Salí del Hilton en el centro de Chicago; el resplandor del neón teñía mi rostro cansado de pálidos colores. La ciudad seguía bulliciosa —bocinazos de coches, risas resonando en los bares cercanos—, pero en mi interior, todo estaba en silencio.
El Sr. Grant, mi jefe, acababa de irse, dejándome con una blusa de trabajo arrugada y un pecho hundido y pesado.

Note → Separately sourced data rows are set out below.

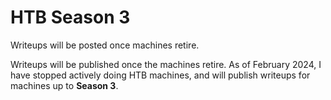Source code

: # HTB Season 3

Writeups will be posted once machines retire. 

Writeups will be published once the machines retire. As of February 2024, I have stopped actively doing HTB machines, and will publish writeups for machines up to **Season 3**.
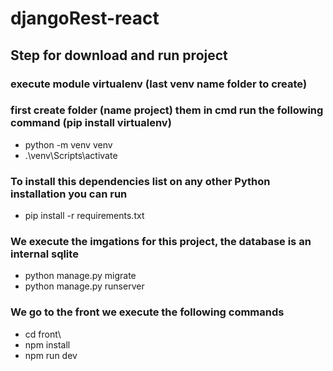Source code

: # djangoRest-react

## Step for download and run project

### execute module virtualenv (last venv name folder to create)
### first create folder (name project) them in cmd run the following command (pip install virtualenv)

* python -m venv venv
* .\venv\Scripts\activate

### To install this dependencies list on any other Python installation you can run

* pip install -r requirements.txt

### We execute the imgations for this project, the database is an internal sqlite

* python manage.py migrate
* python manage.py runserver

### We go to the front we execute the following commands 

* cd front\
* npm install
* npm run dev

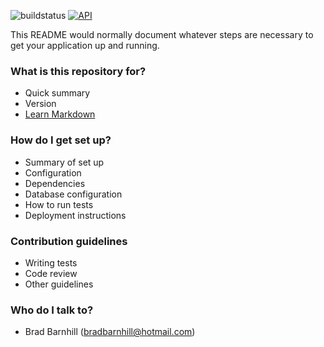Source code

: ![buildstatus](http://server.bradbarnhill.com:5000/buildStatus/icon?job=Android-OBD-Library) [![API](https://img.shields.io/badge/API-17%2B-brightgreen.svg?style=flat)](https://android-arsenal.com/api?level=17)

This README would normally document whatever steps are necessary to get your application up and running.

### What is this repository for? ###

* Quick summary
* Version
* [Learn Markdown](https://bitbucket.org/tutorials/markdowndemo)

### How do I get set up? ###

* Summary of set up
* Configuration
* Dependencies
* Database configuration
* How to run tests
* Deployment instructions

### Contribution guidelines ###

* Writing tests
* Code review
* Other guidelines

### Who do I talk to? ###

* Brad Barnhill (bradbarnhill@hotmail.com)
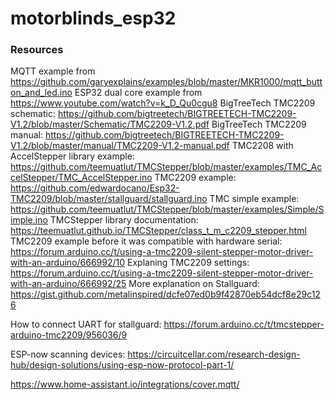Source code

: # motorblinds_esp32

### Resources
MQTT example from https://github.com/garyexplains/examples/blob/master/MKR1000/mqtt_button_and_led.ino
ESP32 dual core example from https://www.youtube.com/watch?v=k_D_Qu0cgu8
BigTreeTech TMC2209 schematic: https://github.com/bigtreetech/BIGTREETECH-TMC2209-V1.2/blob/master/Schematic/TMC2209-V1.2.pdf
BigTreeTech TMC2209 manual: https://github.com/bigtreetech/BIGTREETECH-TMC2209-V1.2/blob/master/manual/TMC2209-V1.2-manual.pdf
TMC2208 with AccelStepper library example: https://github.com/teemuatlut/TMCStepper/blob/master/examples/TMC_AccelStepper/TMC_AccelStepper.ino
TMC2209 example: https://github.com/edwardocano/Esp32-TMC2209/blob/master/stallguard/stallguard.ino
TMC simple example: https://github.com/teemuatlut/TMCStepper/blob/master/examples/Simple/Simple.ino
TMCStepper library documentation: https://teemuatlut.github.io/TMCStepper/class_t_m_c2209_stepper.html
TMC2209 example before it was compatible with hardware serial: https://forum.arduino.cc/t/using-a-tmc2209-silent-stepper-motor-driver-with-an-arduino/666992/10
Explaning TMC2209 settings: https://forum.arduino.cc/t/using-a-tmc2209-silent-stepper-motor-driver-with-an-arduino/666992/25
More explanation on Stallguard: https://gist.github.com/metalinspired/dcfe07ed0b9f42870eb54dcf8e29c126

How to connect UART for stallguard: https://forum.arduino.cc/t/tmcstepper-arduino-tmc2209/956036/9

ESP-now scanning devices: https://circuitcellar.com/research-design-hub/design-solutions/using-esp-now-protocol-part-1/

https://www.home-assistant.io/integrations/cover.mqtt/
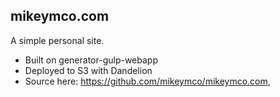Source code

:mikeymco.com
------------
A simple personal site.

  - Built on generator-gulp-webapp
  - Deployed to S3 with Dandelion
  - Source here: https://github.com/mikeymco/mikeymco.com,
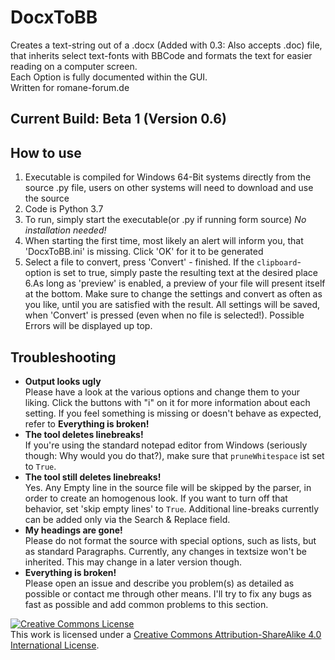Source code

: # DocxToBB
Creates a text-string out of a .docx (Added with 0.3: Also accepts .doc) file, that inherits select text-fonts with BBCode and formats the text for easier reading on a computer screen.  
Each Option is fully documented within the GUI.  
Written for romane-forum.de


## Current Build: Beta 1 (Version 0.6) 

## How to use

1. Executable is compiled for Windows 64-Bit systems directly from the source .py file, users on other systems will need to download and use the source  
2. Code is Python 3.7  
3. To run, simply start the executable(or .py if running form source)
*No installation needed!*
4. When starting the first time, most likely an alert will inform you, that 'DocxToBB.ini' is missing. Click 'OK' for it to be generated
5. Select a file to convert, press 'Convert' - finished. If the `clipboard`-option is set to true, simply paste the resulting text at the desired place
6.As long as 'preview' is enabled, a preview of your file will present itself at the bottom. Make sure to change the settings and convert as often as you like, until you are satisfied with the result. All settings will be saved, when 'Convert' is pressed (even when no file is selected!). Possible Errors will be displayed up top.

## Troubleshooting 

- **Output looks ugly**  
Please have a look at the various options and change them to your liking. Click the buttons with "i" on it for more information about each setting. If you feel something is missing or doesn't behave as expected, refer to **Everything is broken!**
- **The tool deletes linebreaks!**  
If you're using the standard notepad editor from Windows (seriously though: Why would you do that?), make sure that `pruneWhitespace` ist set to `True`.  
- **The tool still deletes linebreaks!**  
Yes. Any Empty line in the source file will be skipped by the parser, in order to create an homogenous look. If you want to turn off that behavior, set 'skip empty lines' to `True`. 
Additional line-breaks currently can be added only via the Search & Replace field.
- **My headings are gone!**  
Please do not format the source with special options, such as lists, but as standard Paragraphs. Currently, any changes in textsize won't be inherited. This may change in a later version though. 
- **Everything is broken!**  
Please open an issue and describe you problem(s) as detailed as possible or contact me through other means. I'll try to fix any bugs as fast as possible and add common problems to this section. 




<a rel="license" href="http://creativecommons.org/licenses/by-sa/4.0/"><img alt="Creative Commons License" style="border-width:0" src="https://i.creativecommons.org/l/by-sa/4.0/80x15.png" /></a><br />This work is licensed under a <a rel="license" href="http://creativecommons.org/licenses/by-sa/4.0/">Creative Commons Attribution-ShareAlike 4.0 International License</a>.
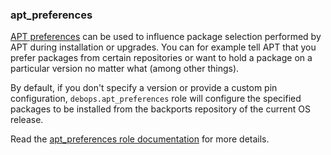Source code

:### apt_preferences

[APT preferences](https://wiki.debian.org/AptPreferences) can be used to
influence package selection performed by APT during installation or
upgrades. You can for example tell APT that you prefer packages from
certain repositories or want to hold a package on a particular version
no matter what (among other things).

By default, if you don't specify a version or provide a custom pin
configuration, `debops.apt_preferences` role will configure the
specified packages to be installed from the backports repository of the
current OS release.

Read the [apt_preferences role documentation](https://docs.debops.org/en/master/ansible/roles/apt_preferences/) for more details.
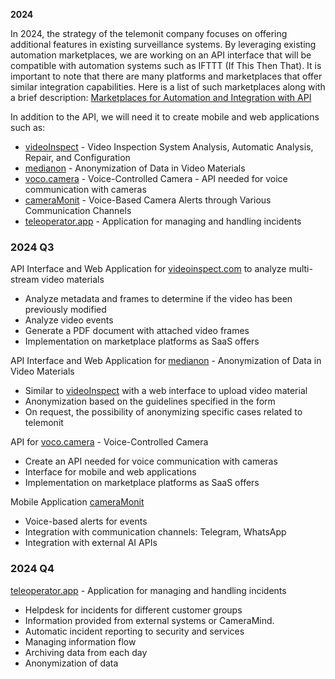 **2024**

In 2024, the strategy of the telemonit company focuses on offering additional features in existing surveillance systems. By leveraging existing automation marketplaces, we are working on an API interface that will be compatible with automation systems such as IFTTT (If This Then That). It is important to note that there are many platforms and marketplaces that offer similar integration capabilities. Here is a list of such marketplaces along with a brief description: [Marketplaces for Automation and Integration with API](PL/API-INTEGRATION.md)

In addition to the API, we will need it to create mobile and web applications such as:

- [videoInspect](http://www.videoinspect.com) - Video Inspection System Analysis, Automatic Analysis, Repair, and Configuration
- [medianon](http://www.medianon.com) - Anonymization of Data in Video Materials
- [voco.camera](http://www.voco.camera) - Voice-Controlled Camera - API needed for voice communication with cameras
- [cameraMonit](http://www.cameramonit.com) - Voice-Based Camera Alerts through Various Communication Channels
- [teleoperator.app](http://www.teleoperator.app) - Application for managing and handling incidents

### 2024 Q3

API Interface and Web Application for [videoinspect.com](http://www.videoinspect.com) to analyze multi-stream video materials

- Analyze metadata and frames to determine if the video has been previously modified
- Analyze video events
- Generate a PDF document with attached video frames
- Implementation on marketplace platforms as SaaS offers

API Interface and Web Application for [medianon](http://www.medianon.com) - Anonymization of Data in Video Materials

- Similar to [videoInspect](http://www.videoinspect.com) with a web interface to upload video material
- Anonymization based on the guidelines specified in the form
- On request, the possibility of anonymizing specific cases related to telemonit

API for [voco.camera](http://www.voco.camera) - Voice-Controlled Camera

- Create an API needed for voice communication with cameras
- Interface for mobile and web applications
- Implementation on marketplace platforms as SaaS offers

Mobile Application [cameraMonit](http://www.cameramonit.com)

- Voice-based alerts for events
- Integration with communication channels: Telegram, WhatsApp
- Integration with external AI APIs

### 2024 Q4

[teleoperator.app](http://www.teleoperator.app) - Application for managing and handling incidents

- Helpdesk for incidents for different customer groups
- Information provided from external systems or CameraMind.
- Automatic incident reporting to security and services
- Managing information flow
- Archiving data from each day
- Anonymization of data
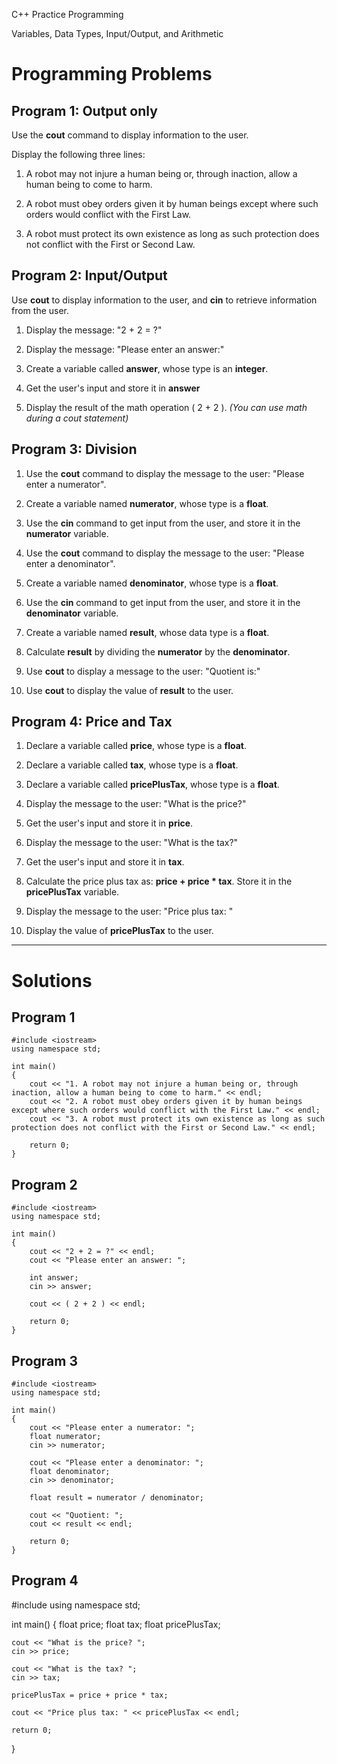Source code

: C++ Practice Programming

Variables, Data Types, Input/Output, and Arithmetic

# Programming Problems

## Program 1: Output only

Use the **cout** command to display information to the user.

Display the following three lines:

1. A robot may not injure a human being or, through inaction, allow a human being to come to harm.

2. A robot must obey orders given it by human beings except where such orders would conflict with the First Law.

3. A robot must protect its own existence as long as such protection does not conflict with the First or Second Law. 


## Program 2: Input/Output

Use **cout** to display information to the user, and **cin** to retrieve information from the user.

1. Display the message: "2 + 2 = ?"

2. Display the message: "Please enter an answer:"

3. Create a variable called **answer**, whose type is an **integer**.

4. Get the user's input and store it in **answer**

5. Display the result of the math operation ( 2 + 2 ).
    *(You can use math during a cout statement)*


## Program 3: Division

1. Use the **cout** command to display the message to the user: "Please enter a numerator".

2. Create a variable named **numerator**, whose type is a **float**.

3. Use the **cin** command to get input from the user, and store it in the **numerator** variable.

4. Use the **cout** command to display the message to the user: "Please enter a denominator".

5. Create a variable named **denominator**, whose type is a **float**.

6. Use the **cin** command to get input from the user, and store it in the **denominator** variable.

7. Create a variable named **result**, whose data type is a **float**.

8. Calculate **result** by dividing the **numerator** by the **denominator**.

9. Use **cout** to display a message to the user: "Quotient is:"

10. Use **cout** to display the value of **result** to the user.


## Program 4: Price and Tax

1. Declare a variable called **price**, whose type is a **float**.

2. Declare a variable called **tax**, whose type is a **float**.

3. Declare a variable called **pricePlusTax**, whose type is a **float**.

4. Display the message to the user: "What is the price?"

5. Get the user's input and store it in **price**.

6. Display the message to the user: "What is the tax?"

7. Get the user's input and store it in **tax**.

8. Calculate the price plus tax as: **price + price * tax**.
    Store it in the **pricePlusTax** variable.

9. Display the message to the user: "Price plus tax: "

10. Display the value of **pricePlusTax** to the user.

---

# Solutions

## Program 1

    #include <iostream>
    using namespace std;

    int main()
    {
        cout << "1. A robot may not injure a human being or, through inaction, allow a human being to come to harm." << endl;
        cout << "2. A robot must obey orders given it by human beings except where such orders would conflict with the First Law." << endl;
        cout << "3. A robot must protect its own existence as long as such protection does not conflict with the First or Second Law." << endl;

        return 0;
    }

## Program 2

    #include <iostream>
    using namespace std;

    int main()
    {
        cout << "2 + 2 = ?" << endl;
        cout << "Please enter an answer: ";
        
        int answer;
        cin >> answer;
        
        cout << ( 2 + 2 ) << endl;
        
        return 0;
    }


## Program 3

    #include <iostream>
    using namespace std;

    int main()
    {
        cout << "Please enter a numerator: ";
        float numerator;
        cin >> numerator;
        
        cout << "Please enter a denominator: ";
        float denominator;
        cin >> denominator;
        
        float result = numerator / denominator;
        
        cout << "Quotient: ";
        cout << result << endl;
        
        return 0;
    }

## Program 4

#include <iostream>
using namespace std;

int main()
{
    float price;
    float tax;
    float pricePlusTax;
    
    cout << "What is the price? ";
    cin >> price;
    
    cout << "What is the tax? ";
    cin >> tax;
    
    pricePlusTax = price + price * tax;
    
    cout << "Price plus tax: " << pricePlusTax << endl;
    
    return 0;
}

Mi teléfono vibró en el bolso.
Lo saqué. Una notificación parpadeó en la pantalla: 6.000 dólares depositados. Una suma tan grande que me aceleró el pulso.
Pero no sentí alivio.
Me llamo Emily Carter, tengo 28 años. Soy una simple asistente de oficina que vive en un pequeño apartamento a las afueras de Chicago. Pero desde hace un tiempo, mi vida ha sido todo menos normal.
Mi esposo, Jake, quien fuera un talentoso ingeniero mecánico, quedó paralizado del cuello para abajo tras un accidente de coche hace dos años. Desde entonces, lo he sido todo para él: su enfermera, su cuidadora, su proveedora. Alimentarlo, bañarlo, cambiarlo. Todos los días. Como una cáscara de mujer, agotada.
Pero esta noche… crucé una línea que pensé que nunca cruzaría.
Esa mañana, el Sr. Grant me llamó a su oficina.